Stored data
*-*-*
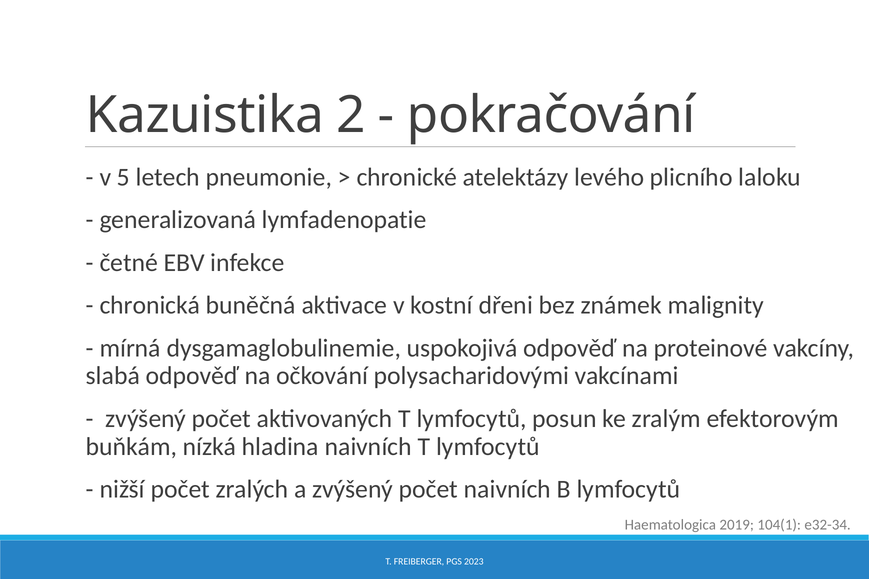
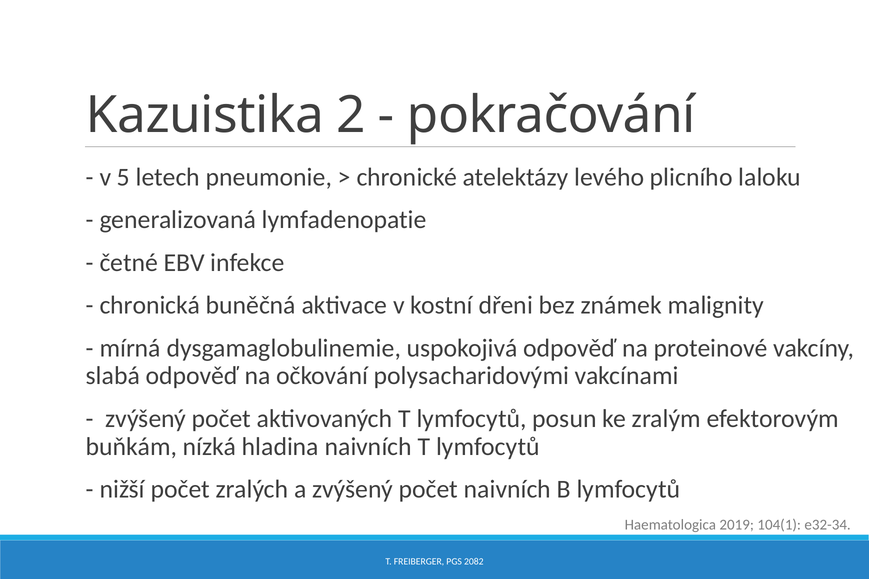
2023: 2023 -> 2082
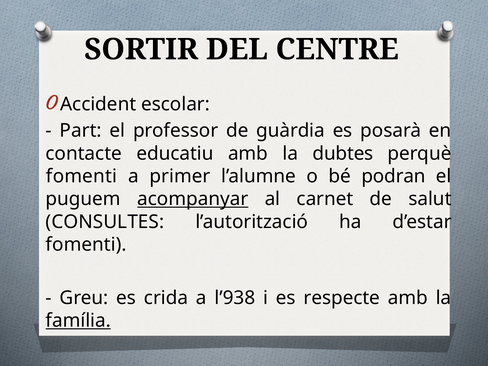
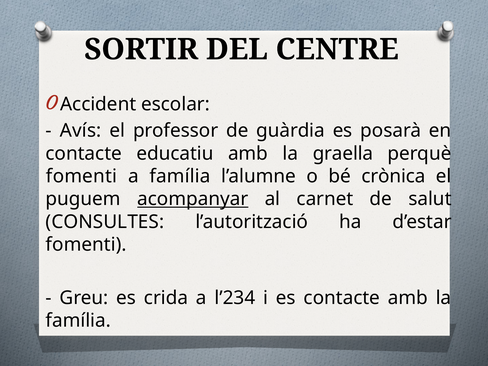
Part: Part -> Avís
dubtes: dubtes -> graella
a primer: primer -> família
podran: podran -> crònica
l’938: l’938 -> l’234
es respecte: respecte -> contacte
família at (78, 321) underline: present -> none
*-*-*
_WHAT TO WORK ON_
Put every change line from all the records above into a JSON list of strings, with one string for each line and no blank lines. Leave the pictures out.

_SOLUTION FOR THIS PROBLEM_
[
  "2023: 2023 -> 2082",
  "Part: Part -> Avís",
  "dubtes: dubtes -> graella",
  "a primer: primer -> família",
  "podran: podran -> crònica",
  "l’938: l’938 -> l’234",
  "es respecte: respecte -> contacte",
  "família at (78, 321) underline: present -> none"
]